Archivmeldung vom 15.12.2014

Bitte beachten Sie, dass die Meldung den Stand der Dinge zum Zeitpunkt ihrer Veröffentlichung am 15.12.2014 wiedergibt. Eventuelle in der Zwischenzeit veränderte Sachverhalte bleiben daher unberücksichtigt.

Freigeschaltet durch Thorsten Schmitt
Bild: GG-Berlin / pixelio.de
Bild: GG-Berlin / pixelio.de

Wegen gewalttätiger Übergriffe durch Polizeibeamte sind im vergangenen Jahr 2.248 Strafanzeigen bei deutschen Staatsanwaltschaften eingegangen. Fast alle Ermittlungsverfahren wurden eingestellt. Nur in 31 Fällen erhoben die Strafbehörden Anklage. Das berichtet der SWR in seiner Doku "Polizei, Gewalt und Videos - Wenn Einsätze aus dem Ruder laufen", heute (15. Dezember 2014) um 22.45 Uhr in der Reihe "Die Story im Ersten".
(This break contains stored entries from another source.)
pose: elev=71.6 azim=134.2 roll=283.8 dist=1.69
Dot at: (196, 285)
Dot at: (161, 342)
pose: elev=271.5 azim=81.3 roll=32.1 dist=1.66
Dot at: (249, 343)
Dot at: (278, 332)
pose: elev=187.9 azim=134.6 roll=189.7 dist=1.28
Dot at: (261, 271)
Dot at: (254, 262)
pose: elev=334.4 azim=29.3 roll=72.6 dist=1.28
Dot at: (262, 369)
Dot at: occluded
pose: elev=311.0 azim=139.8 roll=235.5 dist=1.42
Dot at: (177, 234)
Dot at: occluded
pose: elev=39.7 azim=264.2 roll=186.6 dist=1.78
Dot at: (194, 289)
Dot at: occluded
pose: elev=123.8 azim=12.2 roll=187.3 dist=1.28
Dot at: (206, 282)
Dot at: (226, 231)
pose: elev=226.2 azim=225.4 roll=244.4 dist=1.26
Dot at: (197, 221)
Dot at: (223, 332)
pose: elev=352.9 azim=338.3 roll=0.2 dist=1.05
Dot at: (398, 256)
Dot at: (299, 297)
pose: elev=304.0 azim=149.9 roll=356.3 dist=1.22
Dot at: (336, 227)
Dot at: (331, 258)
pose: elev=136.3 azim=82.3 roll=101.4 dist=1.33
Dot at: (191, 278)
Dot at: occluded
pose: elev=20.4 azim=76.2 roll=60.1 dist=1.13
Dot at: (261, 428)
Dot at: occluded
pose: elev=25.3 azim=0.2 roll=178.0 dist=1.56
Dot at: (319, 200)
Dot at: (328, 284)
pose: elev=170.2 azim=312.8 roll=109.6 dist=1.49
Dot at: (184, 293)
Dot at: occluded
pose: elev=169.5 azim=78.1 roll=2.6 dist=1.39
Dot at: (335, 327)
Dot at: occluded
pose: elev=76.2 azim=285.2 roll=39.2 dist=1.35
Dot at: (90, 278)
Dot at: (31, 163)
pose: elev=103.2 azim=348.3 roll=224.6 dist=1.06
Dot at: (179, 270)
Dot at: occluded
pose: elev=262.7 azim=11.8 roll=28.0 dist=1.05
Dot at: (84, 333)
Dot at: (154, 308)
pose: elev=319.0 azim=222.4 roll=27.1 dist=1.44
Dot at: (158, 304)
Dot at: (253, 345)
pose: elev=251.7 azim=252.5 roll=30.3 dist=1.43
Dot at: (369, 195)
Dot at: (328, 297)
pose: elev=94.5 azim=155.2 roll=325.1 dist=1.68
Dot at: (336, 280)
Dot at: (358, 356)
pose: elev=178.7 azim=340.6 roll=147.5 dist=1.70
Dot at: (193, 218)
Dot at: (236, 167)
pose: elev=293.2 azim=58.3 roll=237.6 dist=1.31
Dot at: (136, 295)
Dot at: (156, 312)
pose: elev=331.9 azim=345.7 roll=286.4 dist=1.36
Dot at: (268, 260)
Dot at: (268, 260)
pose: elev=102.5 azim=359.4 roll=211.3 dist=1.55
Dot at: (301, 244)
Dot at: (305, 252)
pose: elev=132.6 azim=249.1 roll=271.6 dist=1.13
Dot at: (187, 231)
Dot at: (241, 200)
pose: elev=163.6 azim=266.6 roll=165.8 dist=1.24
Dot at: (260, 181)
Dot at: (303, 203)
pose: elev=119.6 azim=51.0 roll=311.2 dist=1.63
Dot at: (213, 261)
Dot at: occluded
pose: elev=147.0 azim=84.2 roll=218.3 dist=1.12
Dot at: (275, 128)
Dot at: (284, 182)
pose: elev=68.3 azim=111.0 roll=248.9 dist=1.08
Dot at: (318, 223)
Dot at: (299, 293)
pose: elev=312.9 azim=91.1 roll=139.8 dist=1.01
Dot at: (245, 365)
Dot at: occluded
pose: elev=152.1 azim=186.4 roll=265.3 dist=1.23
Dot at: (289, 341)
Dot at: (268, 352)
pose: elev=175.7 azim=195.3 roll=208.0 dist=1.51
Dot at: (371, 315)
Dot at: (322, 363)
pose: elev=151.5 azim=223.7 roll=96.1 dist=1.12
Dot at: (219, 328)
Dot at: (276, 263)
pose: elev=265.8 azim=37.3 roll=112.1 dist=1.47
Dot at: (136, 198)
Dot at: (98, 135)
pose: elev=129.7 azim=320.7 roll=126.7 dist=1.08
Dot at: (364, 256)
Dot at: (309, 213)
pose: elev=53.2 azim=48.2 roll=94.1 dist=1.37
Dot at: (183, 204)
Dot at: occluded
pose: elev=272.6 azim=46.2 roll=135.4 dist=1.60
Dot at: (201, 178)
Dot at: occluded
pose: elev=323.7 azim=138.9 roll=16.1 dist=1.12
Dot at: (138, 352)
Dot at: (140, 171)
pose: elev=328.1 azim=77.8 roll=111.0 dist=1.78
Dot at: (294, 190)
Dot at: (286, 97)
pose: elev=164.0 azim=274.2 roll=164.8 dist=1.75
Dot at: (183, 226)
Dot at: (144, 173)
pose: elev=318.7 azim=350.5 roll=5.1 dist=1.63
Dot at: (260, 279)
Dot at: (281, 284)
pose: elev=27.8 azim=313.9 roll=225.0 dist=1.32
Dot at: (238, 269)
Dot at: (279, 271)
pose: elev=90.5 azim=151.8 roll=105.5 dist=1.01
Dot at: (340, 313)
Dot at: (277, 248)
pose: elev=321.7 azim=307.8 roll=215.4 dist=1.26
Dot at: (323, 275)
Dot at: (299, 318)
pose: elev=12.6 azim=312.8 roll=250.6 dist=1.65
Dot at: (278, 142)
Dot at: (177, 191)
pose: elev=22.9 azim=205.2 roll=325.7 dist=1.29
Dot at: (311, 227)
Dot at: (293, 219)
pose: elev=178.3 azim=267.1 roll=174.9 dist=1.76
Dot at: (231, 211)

Der SWR beruft sich dabei auf die neueste Staatsanwaltschaftsstatistik (2013), die dem Sender vorliegt und bislang noch nicht veröffentlicht wurde. In Fällen von Körperverletzung, in denen der mutmaßliche Täter kein Polizeibeamter ist, erheben die Staatsanwaltschaften weitaus häufiger Anklage (15,4 Prozent) als in Fällen, in denen der mutmaßliche Täter Polizist ist (2,4 Prozent). Der aktuellen amtlichen Statistik zufolge wurden fast alle Ermittlungsverfahren (1.933) zu Gewaltausübungen im Polizeidienst "mangels hinreichendem Tatverdacht" (§ 170 Abs. 2 StPO) eingestellt. 53 Verfahren wurden wegen "Geringfügigkeit eingestellt", der Rest aus anderen Gründen.

Polizeiwissenschaftler Professor Rafael Behr, Dekan an der Akademie der Polizei Hamburg, äußert in der ARD-Doku den Verdacht, dass sich Polizisten gegenseitig decken, wenn sie bei einem Einsatz an Übergriffen beteiligt waren. Im Interview sagt der Kriminologe: "Es besteht ein Code, eine nicht niedergeschriebene Vereinbarung, im Englischen "Code of Silence", nichts, was unter den Kollegen gesprochen wird nach außen dringen zu lassen und im Zweifel auch Kollegen nicht zu verraten, das heißt: auch nicht der Justiz auszuliefern."

Dem Strafrechtsexperten Professor Tobias Singelnstein von der Freien Universität Berlin zufolge glauben Staatsanwälte und Richter im Zweifelsfall den Aussagen von Polizeibeamten: "Man kann von einer entsprechenden Glaubwürdigkeitshierarchie bei der Justiz sprechen, wo Polizeizeugen sehr weit oben angesiedelt sind." Amnesty International (ai) recherchiert seit mehr als zehn Jahren zum Thema Polizeigewalt in Deutschland. Alexander Bosch von ai schätzt, dass die Dunkelziffer der Polizeiübergriffe "um ein Vielfaches höher" liegt als die 2.248 Fälle, in denen Anzeige erstattet wurde. Im Interview erklärt Bosch: "Übergriffe können leider jeden treffen. Es gibt natürlich Situationen, wo das häufiger der Fall sein könnte, wie Großveranstaltungen, Demonstrationen, Fußballspiele. Aber ein ganz gefährlicher Ort für solche Sachen sind auch Polizeistationen, weil man dort als Bürger alleine ist. Man hat keine Zeugen."